StochMod does not account for factors acting at the pretranscriptional level on the PTEN gene, although they have a specific role in the protein expression. Correspondingly to PTEN promoter, a number of possible interactions can happen, leading either to gene activation or repression. In particular, it is not clear the role of these repression factors yet and, consequently, there influence on Glioblastoma tumorigenesis.

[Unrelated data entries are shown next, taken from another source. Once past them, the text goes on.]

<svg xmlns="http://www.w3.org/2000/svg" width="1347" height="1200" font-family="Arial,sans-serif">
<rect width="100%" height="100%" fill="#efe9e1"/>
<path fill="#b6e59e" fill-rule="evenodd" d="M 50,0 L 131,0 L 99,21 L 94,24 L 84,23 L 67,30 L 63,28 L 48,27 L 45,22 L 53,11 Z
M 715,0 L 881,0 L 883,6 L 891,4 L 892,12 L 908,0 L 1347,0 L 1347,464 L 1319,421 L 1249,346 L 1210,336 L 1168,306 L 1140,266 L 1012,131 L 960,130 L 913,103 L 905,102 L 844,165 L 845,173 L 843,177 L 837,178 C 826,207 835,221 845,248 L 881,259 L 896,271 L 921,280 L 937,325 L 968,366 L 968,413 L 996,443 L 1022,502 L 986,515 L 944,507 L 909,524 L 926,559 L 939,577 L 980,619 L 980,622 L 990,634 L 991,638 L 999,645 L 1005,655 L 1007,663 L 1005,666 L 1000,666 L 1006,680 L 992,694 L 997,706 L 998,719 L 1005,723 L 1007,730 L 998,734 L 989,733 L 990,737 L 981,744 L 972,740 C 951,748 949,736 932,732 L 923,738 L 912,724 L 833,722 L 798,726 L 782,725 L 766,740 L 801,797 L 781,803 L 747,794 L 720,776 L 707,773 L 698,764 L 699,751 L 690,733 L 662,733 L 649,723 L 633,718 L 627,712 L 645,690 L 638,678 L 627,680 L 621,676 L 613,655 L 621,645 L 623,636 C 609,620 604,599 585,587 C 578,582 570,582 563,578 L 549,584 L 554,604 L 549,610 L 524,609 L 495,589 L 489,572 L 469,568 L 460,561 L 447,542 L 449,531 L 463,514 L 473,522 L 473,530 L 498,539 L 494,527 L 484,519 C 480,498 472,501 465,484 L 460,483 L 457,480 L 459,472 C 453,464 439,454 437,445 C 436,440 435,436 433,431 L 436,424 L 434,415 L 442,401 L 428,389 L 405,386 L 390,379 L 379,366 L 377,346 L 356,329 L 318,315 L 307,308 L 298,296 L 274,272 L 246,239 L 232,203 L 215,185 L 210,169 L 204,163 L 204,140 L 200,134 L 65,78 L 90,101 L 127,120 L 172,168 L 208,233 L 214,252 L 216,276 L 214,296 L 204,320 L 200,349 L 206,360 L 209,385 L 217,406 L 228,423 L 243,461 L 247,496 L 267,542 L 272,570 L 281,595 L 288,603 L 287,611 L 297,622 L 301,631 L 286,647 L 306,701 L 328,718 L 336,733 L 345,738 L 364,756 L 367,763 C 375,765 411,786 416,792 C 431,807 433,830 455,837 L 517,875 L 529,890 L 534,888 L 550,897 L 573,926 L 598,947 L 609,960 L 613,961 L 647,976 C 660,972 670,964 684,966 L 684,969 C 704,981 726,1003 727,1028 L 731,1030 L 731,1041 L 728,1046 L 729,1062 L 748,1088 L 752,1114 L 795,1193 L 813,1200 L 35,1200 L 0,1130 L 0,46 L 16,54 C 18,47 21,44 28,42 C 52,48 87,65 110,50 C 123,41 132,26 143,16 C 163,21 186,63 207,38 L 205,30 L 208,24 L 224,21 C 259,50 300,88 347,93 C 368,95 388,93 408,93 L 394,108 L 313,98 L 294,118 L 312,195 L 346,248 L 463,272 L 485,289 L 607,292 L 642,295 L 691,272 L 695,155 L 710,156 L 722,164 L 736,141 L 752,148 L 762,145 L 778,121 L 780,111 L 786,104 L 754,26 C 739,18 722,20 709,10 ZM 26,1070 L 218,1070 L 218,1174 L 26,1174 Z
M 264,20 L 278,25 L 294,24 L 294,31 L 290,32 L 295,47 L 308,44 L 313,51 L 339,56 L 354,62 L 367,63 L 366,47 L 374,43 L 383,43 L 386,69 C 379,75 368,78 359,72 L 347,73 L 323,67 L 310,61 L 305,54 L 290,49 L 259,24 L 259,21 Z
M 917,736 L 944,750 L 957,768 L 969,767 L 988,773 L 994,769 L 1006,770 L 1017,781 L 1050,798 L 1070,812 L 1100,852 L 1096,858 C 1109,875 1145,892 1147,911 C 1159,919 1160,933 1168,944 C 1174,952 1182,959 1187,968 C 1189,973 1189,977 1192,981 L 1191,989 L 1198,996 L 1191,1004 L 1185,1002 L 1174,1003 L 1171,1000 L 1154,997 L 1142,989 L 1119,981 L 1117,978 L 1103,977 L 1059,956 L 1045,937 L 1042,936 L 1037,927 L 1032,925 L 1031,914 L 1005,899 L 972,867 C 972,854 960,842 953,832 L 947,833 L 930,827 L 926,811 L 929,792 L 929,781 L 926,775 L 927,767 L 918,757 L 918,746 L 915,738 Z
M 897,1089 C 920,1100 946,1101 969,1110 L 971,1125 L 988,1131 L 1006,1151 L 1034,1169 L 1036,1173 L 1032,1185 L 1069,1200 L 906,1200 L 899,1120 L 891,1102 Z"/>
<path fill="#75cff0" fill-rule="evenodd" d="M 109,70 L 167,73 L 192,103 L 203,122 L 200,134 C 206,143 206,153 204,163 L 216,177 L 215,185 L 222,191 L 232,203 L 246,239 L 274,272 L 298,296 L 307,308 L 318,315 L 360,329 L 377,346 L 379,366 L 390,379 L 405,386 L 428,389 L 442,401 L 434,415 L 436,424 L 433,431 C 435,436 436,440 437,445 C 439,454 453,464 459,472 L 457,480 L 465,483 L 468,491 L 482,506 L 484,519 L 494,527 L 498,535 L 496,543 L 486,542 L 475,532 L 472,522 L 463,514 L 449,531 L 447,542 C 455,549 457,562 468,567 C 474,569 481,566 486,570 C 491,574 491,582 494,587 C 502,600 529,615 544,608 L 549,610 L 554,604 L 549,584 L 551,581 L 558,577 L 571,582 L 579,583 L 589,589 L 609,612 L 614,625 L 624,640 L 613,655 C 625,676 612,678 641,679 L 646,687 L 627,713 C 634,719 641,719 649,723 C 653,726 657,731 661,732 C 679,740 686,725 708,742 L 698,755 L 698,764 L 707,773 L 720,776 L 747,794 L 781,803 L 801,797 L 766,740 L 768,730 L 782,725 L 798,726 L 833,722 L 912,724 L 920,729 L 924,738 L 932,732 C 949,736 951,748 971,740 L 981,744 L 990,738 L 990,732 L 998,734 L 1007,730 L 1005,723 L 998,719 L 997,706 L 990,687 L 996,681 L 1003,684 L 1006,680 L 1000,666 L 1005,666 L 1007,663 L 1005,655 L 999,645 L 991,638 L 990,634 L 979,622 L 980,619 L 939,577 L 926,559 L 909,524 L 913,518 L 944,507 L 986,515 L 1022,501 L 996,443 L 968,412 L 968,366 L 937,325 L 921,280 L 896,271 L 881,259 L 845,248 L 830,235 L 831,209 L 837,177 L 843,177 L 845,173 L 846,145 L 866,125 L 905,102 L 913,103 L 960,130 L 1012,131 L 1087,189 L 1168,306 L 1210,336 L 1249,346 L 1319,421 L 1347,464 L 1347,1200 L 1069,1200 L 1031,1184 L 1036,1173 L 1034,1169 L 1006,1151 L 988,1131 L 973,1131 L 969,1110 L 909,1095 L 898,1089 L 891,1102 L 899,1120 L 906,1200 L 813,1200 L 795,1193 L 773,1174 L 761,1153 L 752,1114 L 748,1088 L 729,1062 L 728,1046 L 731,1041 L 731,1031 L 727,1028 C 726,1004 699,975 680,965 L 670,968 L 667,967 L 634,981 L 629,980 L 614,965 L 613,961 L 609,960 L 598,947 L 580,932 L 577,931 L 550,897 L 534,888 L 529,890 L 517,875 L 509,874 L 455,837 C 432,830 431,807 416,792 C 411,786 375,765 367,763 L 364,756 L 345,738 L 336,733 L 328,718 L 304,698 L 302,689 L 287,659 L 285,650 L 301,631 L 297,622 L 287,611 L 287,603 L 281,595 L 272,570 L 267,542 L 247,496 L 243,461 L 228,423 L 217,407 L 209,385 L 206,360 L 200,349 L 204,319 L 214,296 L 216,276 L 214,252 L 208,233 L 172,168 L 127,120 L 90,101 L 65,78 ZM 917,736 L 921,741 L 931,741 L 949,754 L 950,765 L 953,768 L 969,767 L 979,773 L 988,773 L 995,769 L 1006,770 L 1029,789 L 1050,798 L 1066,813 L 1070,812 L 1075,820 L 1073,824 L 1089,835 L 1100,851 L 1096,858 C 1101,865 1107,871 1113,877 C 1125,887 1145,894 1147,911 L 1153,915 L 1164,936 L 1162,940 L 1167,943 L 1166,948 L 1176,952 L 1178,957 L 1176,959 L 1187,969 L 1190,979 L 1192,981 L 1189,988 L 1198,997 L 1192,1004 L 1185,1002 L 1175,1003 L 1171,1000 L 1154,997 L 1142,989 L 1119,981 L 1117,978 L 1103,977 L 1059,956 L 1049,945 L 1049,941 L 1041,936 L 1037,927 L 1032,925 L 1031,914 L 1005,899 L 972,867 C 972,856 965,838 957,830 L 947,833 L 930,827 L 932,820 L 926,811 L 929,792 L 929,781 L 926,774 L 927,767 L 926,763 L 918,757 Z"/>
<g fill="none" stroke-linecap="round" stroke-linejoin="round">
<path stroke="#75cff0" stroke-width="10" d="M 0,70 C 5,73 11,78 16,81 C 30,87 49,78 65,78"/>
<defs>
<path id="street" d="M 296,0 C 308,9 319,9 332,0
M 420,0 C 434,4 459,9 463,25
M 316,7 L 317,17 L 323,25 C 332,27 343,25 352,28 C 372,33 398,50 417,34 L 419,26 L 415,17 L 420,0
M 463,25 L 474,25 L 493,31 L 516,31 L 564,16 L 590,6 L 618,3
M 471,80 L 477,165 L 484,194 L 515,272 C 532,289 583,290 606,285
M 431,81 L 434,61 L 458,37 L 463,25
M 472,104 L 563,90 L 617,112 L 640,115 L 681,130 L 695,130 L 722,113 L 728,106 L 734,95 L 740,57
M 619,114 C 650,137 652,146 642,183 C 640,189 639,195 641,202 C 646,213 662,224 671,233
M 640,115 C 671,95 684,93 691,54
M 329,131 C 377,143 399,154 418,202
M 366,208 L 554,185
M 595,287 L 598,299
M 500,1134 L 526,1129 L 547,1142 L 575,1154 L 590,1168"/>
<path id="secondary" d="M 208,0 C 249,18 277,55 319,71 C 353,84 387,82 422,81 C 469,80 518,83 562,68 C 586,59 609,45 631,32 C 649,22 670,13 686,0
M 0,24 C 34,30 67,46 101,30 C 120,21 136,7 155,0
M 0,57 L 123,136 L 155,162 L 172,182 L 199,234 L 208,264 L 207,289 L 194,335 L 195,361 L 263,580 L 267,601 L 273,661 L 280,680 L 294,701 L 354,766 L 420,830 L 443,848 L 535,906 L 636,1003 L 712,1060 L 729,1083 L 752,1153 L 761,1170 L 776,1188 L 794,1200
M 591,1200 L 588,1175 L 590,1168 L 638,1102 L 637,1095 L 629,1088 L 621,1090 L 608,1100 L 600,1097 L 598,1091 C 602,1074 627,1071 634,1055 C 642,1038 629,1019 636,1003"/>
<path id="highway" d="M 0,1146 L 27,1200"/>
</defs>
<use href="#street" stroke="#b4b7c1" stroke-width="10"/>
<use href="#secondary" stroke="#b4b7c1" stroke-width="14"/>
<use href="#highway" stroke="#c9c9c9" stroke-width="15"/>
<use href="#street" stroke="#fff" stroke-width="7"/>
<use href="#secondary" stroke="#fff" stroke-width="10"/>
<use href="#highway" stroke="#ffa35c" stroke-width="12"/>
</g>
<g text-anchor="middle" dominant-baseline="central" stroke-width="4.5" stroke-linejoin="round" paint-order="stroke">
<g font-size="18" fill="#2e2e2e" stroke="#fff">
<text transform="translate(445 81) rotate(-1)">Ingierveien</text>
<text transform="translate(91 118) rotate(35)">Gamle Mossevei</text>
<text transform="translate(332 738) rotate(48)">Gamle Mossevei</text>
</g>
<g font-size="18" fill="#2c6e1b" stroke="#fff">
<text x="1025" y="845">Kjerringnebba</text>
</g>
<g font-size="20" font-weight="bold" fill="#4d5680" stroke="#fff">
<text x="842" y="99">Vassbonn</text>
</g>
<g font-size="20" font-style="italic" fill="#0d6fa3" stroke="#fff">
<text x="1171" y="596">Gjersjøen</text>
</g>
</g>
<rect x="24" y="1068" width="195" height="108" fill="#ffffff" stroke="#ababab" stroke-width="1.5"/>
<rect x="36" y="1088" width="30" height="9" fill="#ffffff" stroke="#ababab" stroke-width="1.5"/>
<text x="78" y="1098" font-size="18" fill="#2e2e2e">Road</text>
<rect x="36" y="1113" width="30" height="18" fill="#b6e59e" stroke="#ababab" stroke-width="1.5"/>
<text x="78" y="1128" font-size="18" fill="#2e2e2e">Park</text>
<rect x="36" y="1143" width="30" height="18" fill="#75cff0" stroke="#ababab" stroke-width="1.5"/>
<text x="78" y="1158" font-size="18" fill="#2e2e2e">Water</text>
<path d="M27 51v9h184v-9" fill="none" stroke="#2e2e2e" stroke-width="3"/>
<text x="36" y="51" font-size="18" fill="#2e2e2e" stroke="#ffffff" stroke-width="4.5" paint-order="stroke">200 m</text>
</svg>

At present, StochMod does not tell us what happens neither provides predictions in real clinical situations yet. These are the issues about which the authors are devoting their present job.
NUMERICAL SIMULATIONS
Through the dynamics of model StochMod, we can derive a set of chemical reactions that regulate the expression of PTEN that, in turn, give rise to a stochastic discrete mathematical system [1]. Such a stochastic system can be numerically simulated by suitable algorithms, such as SSA (Stochastic Simulation Algorithm) and DSSA (Delay Stochastic Simulation Algorithm), depending if delays are taken into account or not. In Genetic Regulatory Networks, both the transcriptional and translational processes take some time to be concluded, due to other processes being involved in the cell. Thus, from the mathematical point of view, these time lags are appropriately modeled by the inclusion of delays”, called transcriptional and translational delay. Transcriptional delays have little impact on the dynamical behavior of the system. Translational delays, i.e. the time lags between the mRNA production and the proteins formation, have much bigger effects since the model includes the feedback processes re ecting the interactions between the proteins and miRNAs, as we can see in Figure (1).

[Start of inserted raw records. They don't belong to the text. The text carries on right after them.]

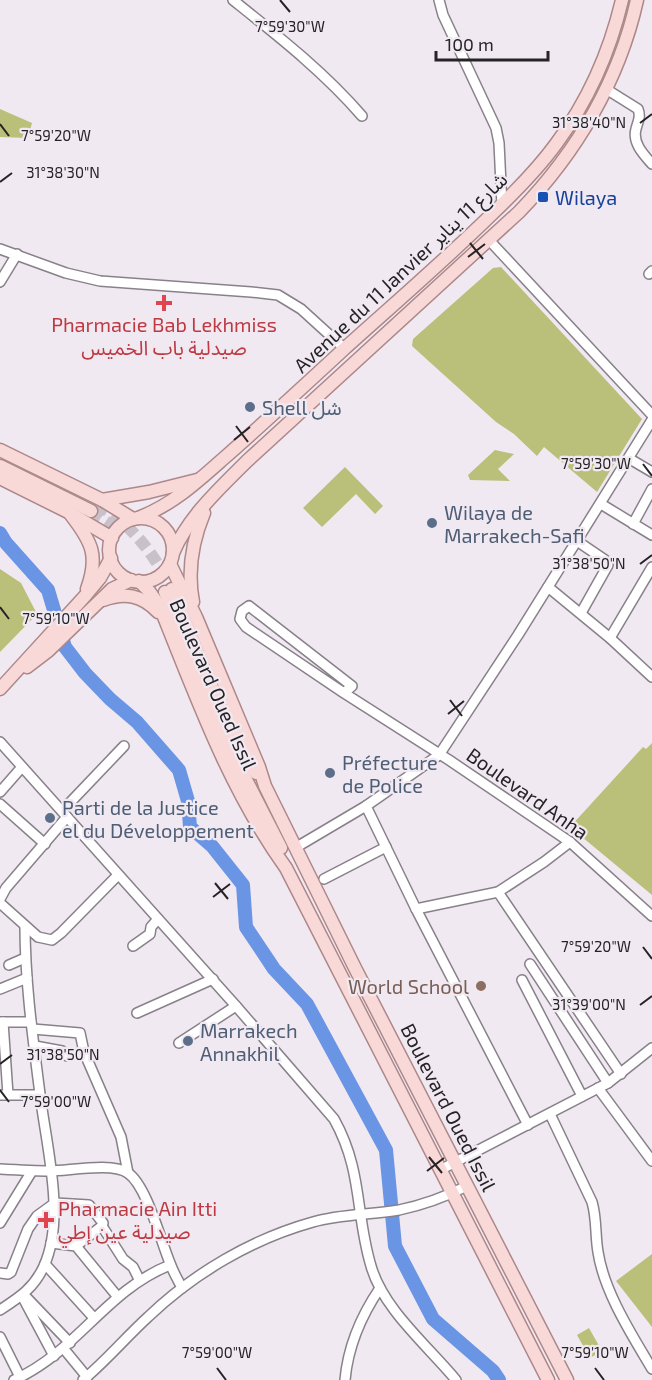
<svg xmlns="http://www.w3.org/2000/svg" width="652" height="1380" viewBox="0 0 652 1380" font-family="'Exo 2','Noto Sans Arabic',sans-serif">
<rect width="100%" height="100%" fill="#f1e9f2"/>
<!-- green -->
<g fill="#babf79">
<polygon points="0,109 32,123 28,138 0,137"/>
<polygon points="501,267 642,419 597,492 544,447 537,456 514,434 496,422 412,346 413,339 493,268"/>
<polygon points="495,450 514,454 498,469 510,481 470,480 468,475"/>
<polygon points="345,467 383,506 375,514 356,494 322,527 303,508"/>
<polygon points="0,569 21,583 37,614 0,652"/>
<polygon points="652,743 652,895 570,827 643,747 646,749"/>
<polygon points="652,1254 652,1327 616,1281"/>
<polygon points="589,1328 602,1351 590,1358 577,1335"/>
</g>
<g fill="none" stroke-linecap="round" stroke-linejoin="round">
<!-- river -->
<polyline stroke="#6a95e4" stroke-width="14" points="0,533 6,543 48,590 65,647 85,673 110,699 137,722 179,770 188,801 190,827 212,846 243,885 246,927 274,969 307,1004 386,1150 395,1246 433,1319 493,1371 499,1380"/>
<!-- major-tunnel -->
<g stroke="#c8c1c9" stroke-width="12" stroke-dasharray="12 6" stroke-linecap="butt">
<path d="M97 505C132 524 154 554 172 589"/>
<polyline points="91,511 123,533"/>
</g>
<defs>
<g id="minor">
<path d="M233 0C278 36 324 72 362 116"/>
<polyline points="439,0 443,15 496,128 499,143 502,206"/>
<path d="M606 89 638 109C641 117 638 121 636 129 632 143 644 155 652 164"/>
<polyline points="489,240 652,415"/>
<polyline points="0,249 66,273 100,281 251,292 278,295 301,309 345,349"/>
<polyline points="649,274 652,271"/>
<polyline points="0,282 17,254"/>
<polyline points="630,459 652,472"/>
<polyline points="601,504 652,535"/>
<polyline points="633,524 652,489"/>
<polyline points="577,541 605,560 608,565 581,613"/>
<polyline points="548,587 610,638 652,677"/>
<polyline points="610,638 652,567"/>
<polyline points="344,693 352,686 249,606 242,611 240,619 246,627 344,693 449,760 570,842 652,916"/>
<path d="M0 742 236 1006 334 1119C363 1171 355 1213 371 1266 383 1309 428 1346 456 1380"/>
<polyline points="0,792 22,767"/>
<polyline points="0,804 45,844"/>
<polyline points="366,806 416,909 528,1125"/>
<polyline points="62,811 124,746"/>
<polyline points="295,848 366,806 439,755 518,635 652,420"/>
<polyline points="324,879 386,847"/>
<polyline points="498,892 621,1074"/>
<polyline points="0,899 6,888 67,817"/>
<polyline points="0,903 38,937 52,940 61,933 118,875"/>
<polyline points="416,909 498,892 544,862 570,842"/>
<polyline points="133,946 150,934 151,927 158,919"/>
<polyline points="530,964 608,1083"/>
<polyline points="9,965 25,958"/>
<polyline points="522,980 582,1096"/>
<polyline points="0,989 27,978"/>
<polyline points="137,1013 213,979"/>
<polyline points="0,1022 31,1022"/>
<polyline points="3,1022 8,1095"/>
<polyline points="33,1029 80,1033 84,1052 121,1137 128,1173"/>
<polyline points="179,1043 236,1006"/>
<polyline points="35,1046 62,1051 67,1056 84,1052"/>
<polyline points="598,1088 652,1161"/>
<polyline points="0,1095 40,1095"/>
<path d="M550 1114 592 1202C597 1219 595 1235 598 1252 604 1292 632 1335 652 1369"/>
<path d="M0 1169C17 1170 34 1171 50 1171 69 1171 112 1162 128 1173 147 1186 161 1242 170 1263 173 1272 178 1280 182 1288"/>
<polyline points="440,1170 608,1083 652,1048"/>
<polyline points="0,1223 32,1171"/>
<polyline points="102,1226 123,1259 133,1267 139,1279"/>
<polyline points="51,1243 76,1246 117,1296"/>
<polyline points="45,1264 94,1318"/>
<polyline points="0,1273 8,1274 11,1272 28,1229 37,1216 55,1203 89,1205 103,1223 102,1226 76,1246"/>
<polyline points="22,1296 54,1356"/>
<polyline points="26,1297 70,1343"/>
<path d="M0 1310C20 1297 34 1288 44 1266 66 1217 46 1145 40 1094 33 1039 25 982 25 926"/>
<polyline points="0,1337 20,1377"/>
<polyline points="64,1349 87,1377"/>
<path d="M14 1380C78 1351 105 1291 170 1265"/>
<path d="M83 1380C106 1361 126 1337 148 1317 194 1273 252 1239 313 1222 341 1214 370 1215 399 1210 423 1205 445 1197 467 1186"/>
<path d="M345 1380C348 1346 361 1316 380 1288"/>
</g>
<g id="major">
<polyline points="0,450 102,500 133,519"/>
<polyline points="0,466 91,511"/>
<polyline points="0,478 68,512 112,538"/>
<polyline points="102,500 149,492 197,480"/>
<path d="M71 515C92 542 99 556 87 589"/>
<path d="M138 518C172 505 196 483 223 459 264 423 304 386 344 349 394 304 444 261 492 214 515 192 537 170 556 144 588 101 610 51 622 0"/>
<circle cx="141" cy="550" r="32"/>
<path d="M173 553C188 517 220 488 247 461L519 212C576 153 619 81 637 0"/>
<polyline points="170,564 196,617 259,767 265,786 355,968 567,1380"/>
<path d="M139 581 149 591 160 607C196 696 229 789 286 868L548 1380"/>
<polyline points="172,589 216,697 238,744 256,773"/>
<polyline points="165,592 216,721 281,848"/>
<path d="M103 600C125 592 142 595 158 612"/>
<path d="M193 602C187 571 192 542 204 513"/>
<polyline points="27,667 48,651 112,589 131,580"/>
<polyline points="0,689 85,596 100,578 111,558"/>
</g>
</defs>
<!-- minor casing -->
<use href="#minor" stroke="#888189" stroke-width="12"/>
<!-- major casing -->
<use href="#major" stroke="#ad8889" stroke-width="15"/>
<!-- minor -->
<use href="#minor" stroke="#fff" stroke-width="9"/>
<!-- major -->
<use href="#major" stroke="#f9d9d8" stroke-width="12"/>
</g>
<!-- ticks -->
<path fill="none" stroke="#262326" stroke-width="2" d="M280 0 290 12M640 123 652 114M0 124 9 136M0 182 12 173M470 243 483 259M468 257 485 244M236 426 248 442M234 440 250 427M643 464 652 476M640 564 652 555M0 607 9 619M450 700 462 716M448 714 464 701M215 883 228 899M213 897 230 884M643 947 652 959M640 1005 652 996M0 1064 12 1055M0 1090 9 1102M429 1157 442 1173M427 1171 444 1158M217 1368 226 1380M595 1368 604 1380"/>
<!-- markers -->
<rect fill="#1a4fb4" stroke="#f1e9f2" stroke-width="2" x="537" y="191" width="12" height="12" rx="3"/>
<g fill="#e0444e" stroke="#f1e9f2" stroke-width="2">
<path d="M161 294h6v6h6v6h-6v6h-6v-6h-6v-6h6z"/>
<path d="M43 1211h6v6h6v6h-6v6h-6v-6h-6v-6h6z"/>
</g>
<g fill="#5c6f8a" stroke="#f1e9f2" stroke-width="2">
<circle cx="250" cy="407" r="6"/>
<circle cx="432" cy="523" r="6"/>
<circle cx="330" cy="773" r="6"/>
<circle cx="50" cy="818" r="6"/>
<circle cx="188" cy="1041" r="6"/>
</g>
<circle fill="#8d6e63" stroke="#f1e9f2" stroke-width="2" cx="481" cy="986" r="6"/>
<g text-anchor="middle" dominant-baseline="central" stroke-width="4.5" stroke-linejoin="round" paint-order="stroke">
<!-- transit labels -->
<g font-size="20" fill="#164399" stroke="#f1e9f2" text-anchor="start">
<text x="555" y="197">Wilaya</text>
</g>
<!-- street labels -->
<g font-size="20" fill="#262326" stroke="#f1e9f2">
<text transform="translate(400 272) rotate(-43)">Avenue du 11 Janvier شارع 11 يناير</text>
<text transform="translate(214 684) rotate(66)">Boulevard Oued Issil</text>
<text transform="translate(528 793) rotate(35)">Boulevard Anha</text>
<text transform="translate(449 1107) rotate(63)">Boulevard Oued Issil</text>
</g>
<!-- health labels -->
<g font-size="20" fill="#be3a42" stroke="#f1e9f2">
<text x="164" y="324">Pharmacie Bab Lekhmiss<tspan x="164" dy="23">صيدلية باب الخميس</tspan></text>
<text x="58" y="1208" text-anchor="start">Pharmacie Ain Itti<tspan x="58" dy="23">صيدلية عين إطي</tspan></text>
</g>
<!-- service labels -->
<g font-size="20" fill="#4e5e75" stroke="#f1e9f2" text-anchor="start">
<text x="262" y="407">Shell شل</text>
<text x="444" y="512">Wilaya de<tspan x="444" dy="23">Marrakech-Safi</tspan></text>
<text x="342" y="762">Préfecture<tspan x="342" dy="23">de Police</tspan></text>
<text x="62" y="807">Parti de la Justice<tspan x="62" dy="23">el du Développement</tspan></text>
<text x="200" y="1030">Marrakech<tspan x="200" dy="23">Annakhil</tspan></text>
</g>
<!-- education labels -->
<g font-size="20" fill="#785e54" stroke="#f1e9f2" text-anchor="end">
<text x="469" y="986">World School</text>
</g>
</g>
<g font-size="15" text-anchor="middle" fill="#262326" stroke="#f1e9f2" stroke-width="4.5" stroke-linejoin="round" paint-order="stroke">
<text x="290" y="32">7°59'30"W</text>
<text x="589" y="128">31°38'40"N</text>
<text x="56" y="141">7°59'20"W</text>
<text x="63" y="178">31°38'30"N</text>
<text x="596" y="469">7°59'30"W</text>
<text x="589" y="569">31°38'50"N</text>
<text x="56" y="624">7°59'10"W</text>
<text x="596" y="952">7°59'20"W</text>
<text x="589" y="1010">31°39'00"N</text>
<text x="63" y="1060">31°38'50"N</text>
<text x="56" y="1107">7°59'00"W</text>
<text x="217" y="1358">7°59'00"W</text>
<text x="595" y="1358">7°59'10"W</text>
</g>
<!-- scale -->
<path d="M436 51v9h112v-9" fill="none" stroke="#262326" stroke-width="3"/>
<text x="445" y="51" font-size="18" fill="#262326" stroke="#f1e9f2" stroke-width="4.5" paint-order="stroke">100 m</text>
</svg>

Simulations of the concentrations of reactants, either considering translational delays or not, are reported in [1].
Here we report the mathematical evidence of interconnection between the increase of miR-NAs concentration and downregulation of PTEN. Figure (2) shows the effects of fluctuations of miRNAs on PTEN expression. The simulation is obtained by the Delay Stochastic Simulation Algorithm (DSSA) incorporating translational delay.
DISCUSSION
The study of post-transcriptional regulation in cancer is crucial, since cancer can be seen as the ultimate derangement of differentiation and proliferation control. Thus, investigation of the dysregulation of RNA processing in malignancy models can be a tool for identifying novel prognostic markers and therapeutic avenues. We considered a mathematical stochastic model for PTEN post-transcriptional regulation, whose low expression is known to affect Glioblastoma oncogenesis heavily. We took in account both the inward and backward interaction between the transcription factor and the miRNAs, including the sponge effect due to concurrent genes; the numerical simulations clearly show the inter-connection between the increase of miRNAs concentration and PTEN lower expression. The mechanisms of promotion and suppression that affect PTEN transcription process are the subject of a new paper in preparation.